Corbett swiveled in his seat and raised his voice to be heard over the rotors: "No offense, Sis, but I'd stick darning needles in my brain before I'd live in a place like this."
Later, as the pilot angled northward, Joey heard her brother gag in revulsion at the sight of western Broward County, where new subdivisions were erupting like cankers in all directions; thousands upon thousands of cookie-cutter houses, jammed together so tightly that it looked like you could jump from roof to roof for miles on end. Where there were no homes stood office parks, shopping plazas and enormous auto malls-acres and acres of Toyotas and Chryslers, cooking in the sun. Only a slender dirt levee separated the clamorous tide of humanity from the Everglades.
"At least they left a lake or two for the kids," Joey remarked. Mick shook his head sadly. "Rock pits," he informed her. "Hundreds of feet deep. That's where they dredged up the fill for the roads and houses."
"But what used to be out here? Before all this?" He pointed toward the other side of the levee. "That," he said. "The widest river in the world."
Corbett let out a sarcastic whoop. "I just saw a tree!" he cried. "I swear to God. A real tree!"

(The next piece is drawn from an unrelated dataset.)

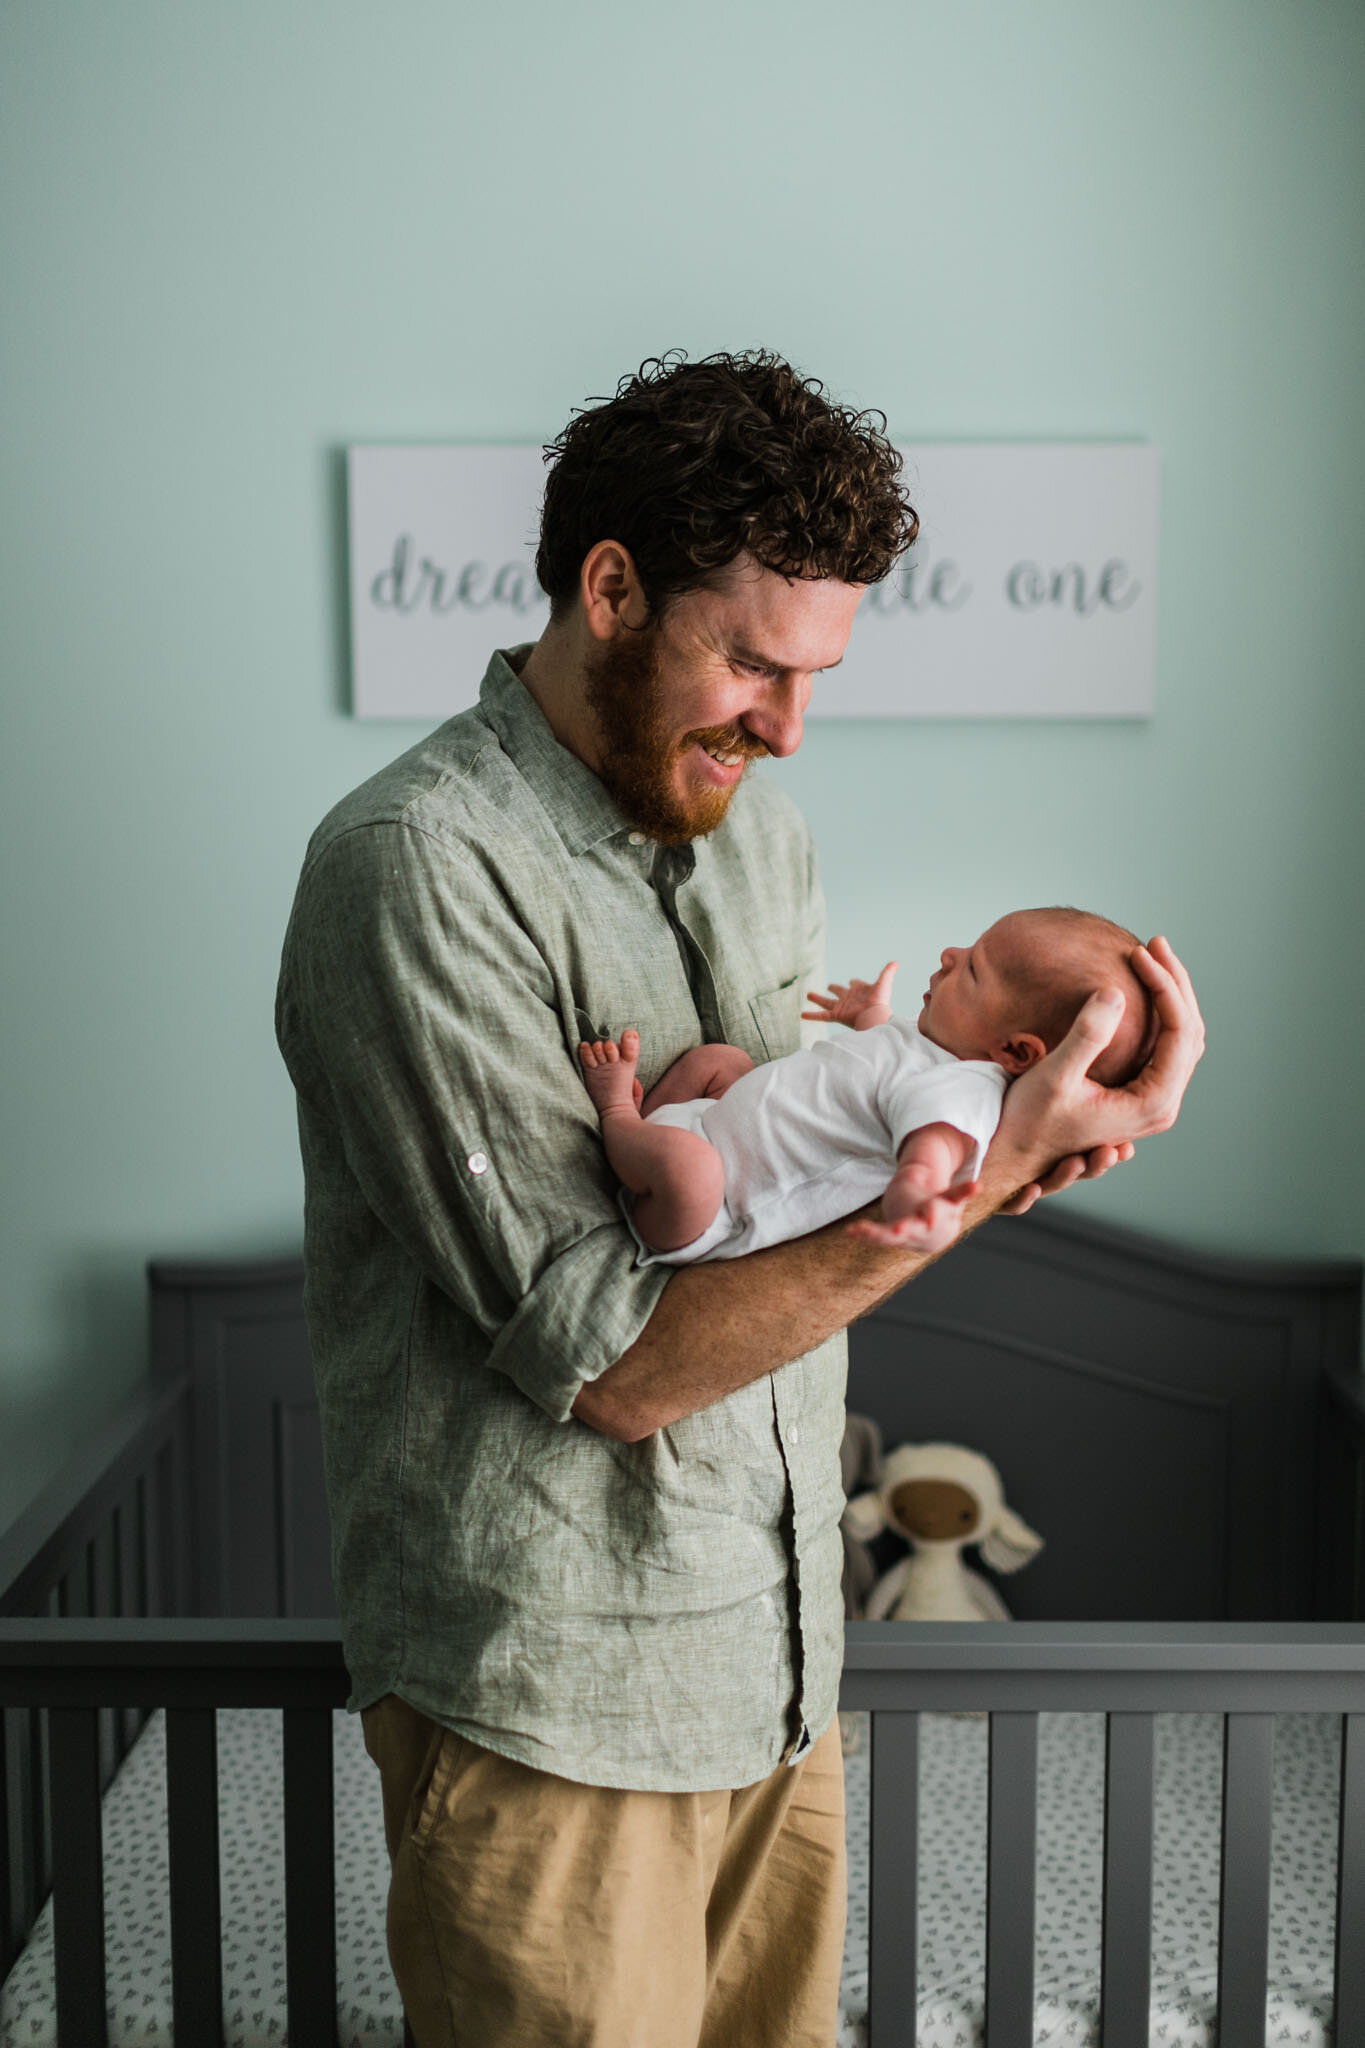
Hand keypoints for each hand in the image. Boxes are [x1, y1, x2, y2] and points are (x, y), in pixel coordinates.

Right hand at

Before long, the sprawl gave way to wet saw grass prairies that undulated like flooded wheat in the brisk spring breeze. Except for an occasional airboat, gnat-sized specks on the tan landscape, there was no evidence of human occupation. Stranahan spotted three small deer bounding for the shelter of a tree island, and it occurred to Joey that- except for the occasional garbage-looting raccoon-these were the first truly wild animals that she'd seen since moving to Florida. She'd always been curious about the Everglades, but Chaz had refused to take her along on field trips, claiming it would violate the water district's rules. That he never spoke of the place, except to gripe about the snakes and the insects, was even more stunning to Joey now that she'd finally seen it for herself. How could Chaz-a biologist, for God's sake-not be dazzled?
Obviously, however, he wasn't. He had betrayed the wetlands as nonchalantly as he had betrayed Joey. He had sold out-this greedy swine she'd married-so that megatons of noxious crap could be pumped day and night into the glistening waters below. Maybe for someone as soulless as her husband it wasn't much of a reach, Joey thought, from killing a place to killing a person.

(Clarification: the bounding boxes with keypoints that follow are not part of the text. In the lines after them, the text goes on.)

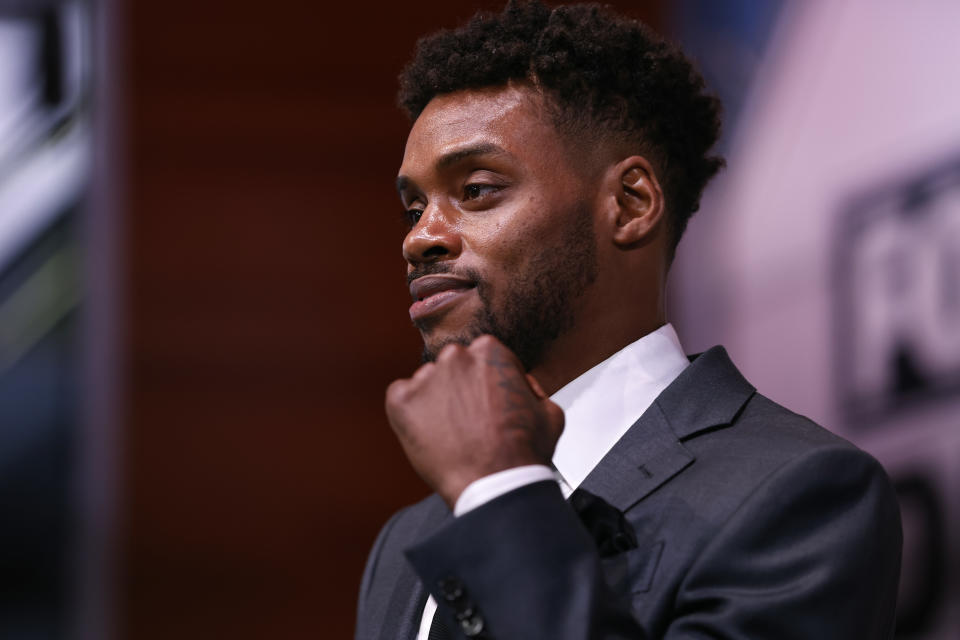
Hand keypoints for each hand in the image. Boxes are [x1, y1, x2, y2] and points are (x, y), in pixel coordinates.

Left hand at [385, 335, 564, 506]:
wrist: (494, 485)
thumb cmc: (522, 452)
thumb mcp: (548, 411)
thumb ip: (531, 388)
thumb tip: (522, 385)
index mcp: (489, 351)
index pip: (482, 357)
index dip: (487, 382)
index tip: (487, 403)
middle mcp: (455, 356)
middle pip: (453, 367)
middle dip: (460, 388)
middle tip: (470, 421)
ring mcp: (425, 378)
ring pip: (427, 383)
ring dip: (436, 401)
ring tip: (451, 434)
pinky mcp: (400, 401)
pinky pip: (401, 398)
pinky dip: (411, 414)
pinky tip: (430, 435)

"Look out there," Stranahan said.
The other choppers had arrived, six in all, flying clockwise in concentric circles. It was quite a show. Joey turned to Corbett and said, "You've outdone yourself. This is fantastic!"

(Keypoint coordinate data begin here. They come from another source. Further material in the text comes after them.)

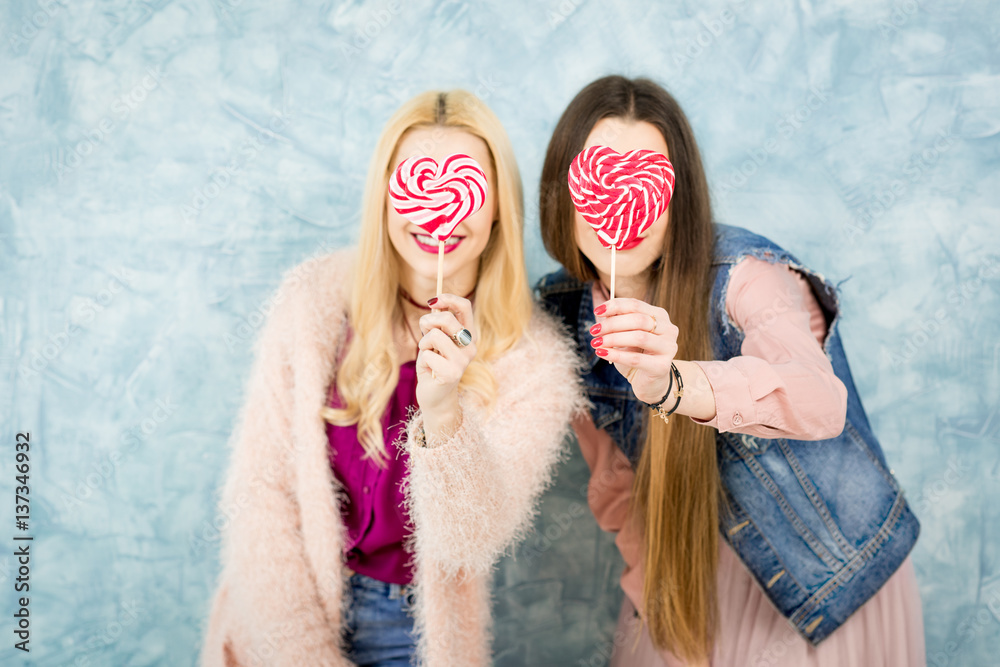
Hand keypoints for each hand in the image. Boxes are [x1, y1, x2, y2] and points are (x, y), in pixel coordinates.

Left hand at [415, 293, 476, 438]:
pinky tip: (429, 369)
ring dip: (424, 343)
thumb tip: (433, 304)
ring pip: (435, 336)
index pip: (465, 307)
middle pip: (447, 318)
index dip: (448, 299)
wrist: (434, 395)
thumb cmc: (433, 363)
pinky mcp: (452, 373)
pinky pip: (428, 354)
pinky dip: (423, 359)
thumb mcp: (434, 339)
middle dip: (428, 321)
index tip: (433, 301)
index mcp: (468, 334)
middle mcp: (470, 346)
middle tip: (424, 331)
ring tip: (428, 354)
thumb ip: (437, 324)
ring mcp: (463, 360)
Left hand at [590, 297, 677, 404]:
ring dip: (613, 339)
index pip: (636, 304)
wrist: (648, 382)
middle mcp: (668, 329)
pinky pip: (636, 359)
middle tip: (594, 331)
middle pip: (638, 320)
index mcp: (659, 316)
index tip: (596, 311)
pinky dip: (616, 355)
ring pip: (639, 337)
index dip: (614, 306)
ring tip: (596, 343)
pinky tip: (602, 353)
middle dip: (612, 324)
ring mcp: (669, 347)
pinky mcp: (662, 366)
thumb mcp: (625, 335)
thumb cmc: (635, 355)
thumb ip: (617, 322)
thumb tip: (601, 312)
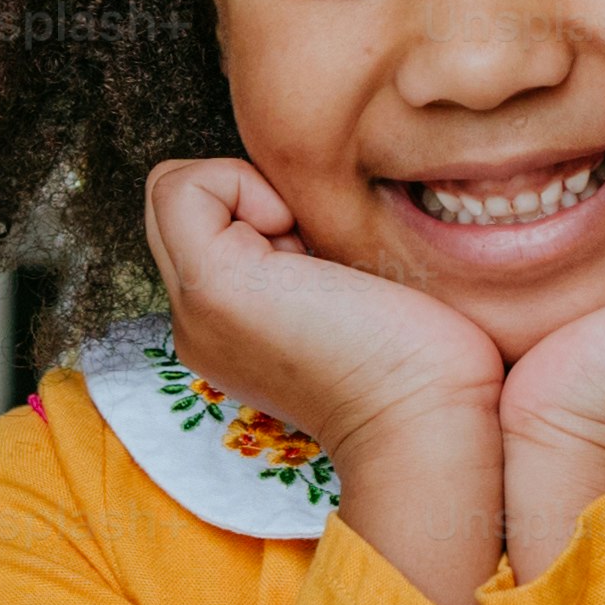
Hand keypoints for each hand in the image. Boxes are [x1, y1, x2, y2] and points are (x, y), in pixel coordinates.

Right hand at [148, 158, 507, 604]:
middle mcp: (197, 321)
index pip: (203, 218)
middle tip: (315, 242)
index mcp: (229, 326)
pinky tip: (301, 241)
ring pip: (176, 191)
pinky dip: (240, 187)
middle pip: (180, 201)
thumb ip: (305, 257)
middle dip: (247, 194)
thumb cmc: (423, 359)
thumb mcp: (349, 292)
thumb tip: (303, 198)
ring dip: (250, 193)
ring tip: (311, 253)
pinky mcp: (211, 288)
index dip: (258, 204)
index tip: (323, 252)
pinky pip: (181, 189)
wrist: (427, 418)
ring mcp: (195, 309)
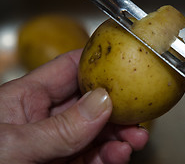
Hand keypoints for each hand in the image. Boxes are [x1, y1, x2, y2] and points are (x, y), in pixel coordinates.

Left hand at [0, 49, 147, 163]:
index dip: (98, 62)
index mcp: (27, 97)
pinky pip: (90, 156)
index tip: (125, 64)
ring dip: (119, 135)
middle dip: (117, 107)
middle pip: (90, 102)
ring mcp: (54, 142)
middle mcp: (43, 117)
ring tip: (134, 141)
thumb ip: (59, 128)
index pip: (70, 68)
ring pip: (95, 131)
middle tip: (138, 116)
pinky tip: (118, 156)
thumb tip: (101, 103)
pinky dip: (108, 156)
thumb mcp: (14, 145)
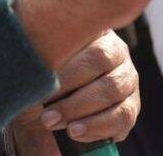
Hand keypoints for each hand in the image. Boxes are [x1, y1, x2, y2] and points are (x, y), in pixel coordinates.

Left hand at [10, 32, 137, 154]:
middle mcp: (116, 50)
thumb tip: (31, 57)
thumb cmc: (39, 83)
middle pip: (99, 59)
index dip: (62, 55)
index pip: (83, 31)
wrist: (45, 114)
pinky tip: (74, 131)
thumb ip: (36, 58)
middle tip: (43, 104)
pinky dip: (96, 126)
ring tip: (52, 121)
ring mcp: (127, 77)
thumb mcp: (34, 68)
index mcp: (92, 30)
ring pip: (112, 88)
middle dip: (68, 84)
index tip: (39, 75)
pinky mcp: (132, 105)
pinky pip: (122, 115)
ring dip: (78, 107)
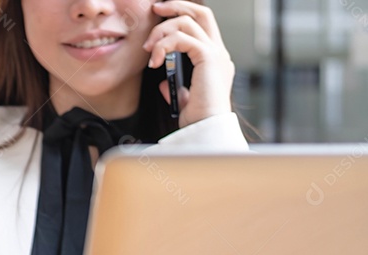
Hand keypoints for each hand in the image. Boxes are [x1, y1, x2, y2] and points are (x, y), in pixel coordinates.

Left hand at [143, 1, 234, 126]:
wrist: (206, 129)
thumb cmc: (197, 119)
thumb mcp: (184, 100)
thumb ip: (177, 88)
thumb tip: (164, 84)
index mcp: (214, 60)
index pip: (201, 24)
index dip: (181, 14)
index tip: (159, 16)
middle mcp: (219, 52)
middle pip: (201, 13)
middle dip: (176, 5)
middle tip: (155, 8)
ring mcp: (216, 53)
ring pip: (187, 22)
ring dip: (162, 31)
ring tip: (148, 49)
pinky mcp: (208, 57)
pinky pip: (182, 39)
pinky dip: (164, 45)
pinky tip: (155, 60)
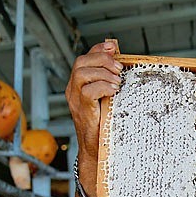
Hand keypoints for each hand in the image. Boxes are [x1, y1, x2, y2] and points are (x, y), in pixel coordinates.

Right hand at [64, 41, 121, 164]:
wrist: (96, 149)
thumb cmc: (103, 124)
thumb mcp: (107, 98)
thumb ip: (110, 82)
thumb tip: (122, 65)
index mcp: (78, 85)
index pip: (84, 59)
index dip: (98, 49)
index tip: (113, 48)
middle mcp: (73, 90)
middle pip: (81, 62)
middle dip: (102, 59)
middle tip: (119, 69)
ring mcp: (75, 101)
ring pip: (82, 73)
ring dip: (103, 73)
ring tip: (117, 82)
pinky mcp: (82, 110)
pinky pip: (88, 91)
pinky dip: (103, 87)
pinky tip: (113, 91)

Chaz Perrone's yellow Hummer was hard to miss, even without the plume of dust trailing it down the levee. Stranahan handed Joey a pair of binoculars, through which she could see her husband's windblown head protruding from the driver's window and cocked toward the sky.
"He does not look overjoyed," she reported, drawing a gleeful cackle from her brother.
Their pilot was on the radio, double-checking the flight paths and altitudes of the other helicopters. A Cessna from the Palm Beach Sheriff's Office broke in, a Sergeant Robinson inquiring about all the chopper activity. The pilot of the baby-blue Bell replied that they were rehearsing an aerial chase for the new James Bond movie, a glamorous lie that produced the desired effect: The police Cessna banked sharply and drifted away. Authorities in South Florida were famously accommodating to the film industry, and had been known to shut down major freeways so that a teenaged vampire drag-racing scene could be shot and re-shot without artistic compromise.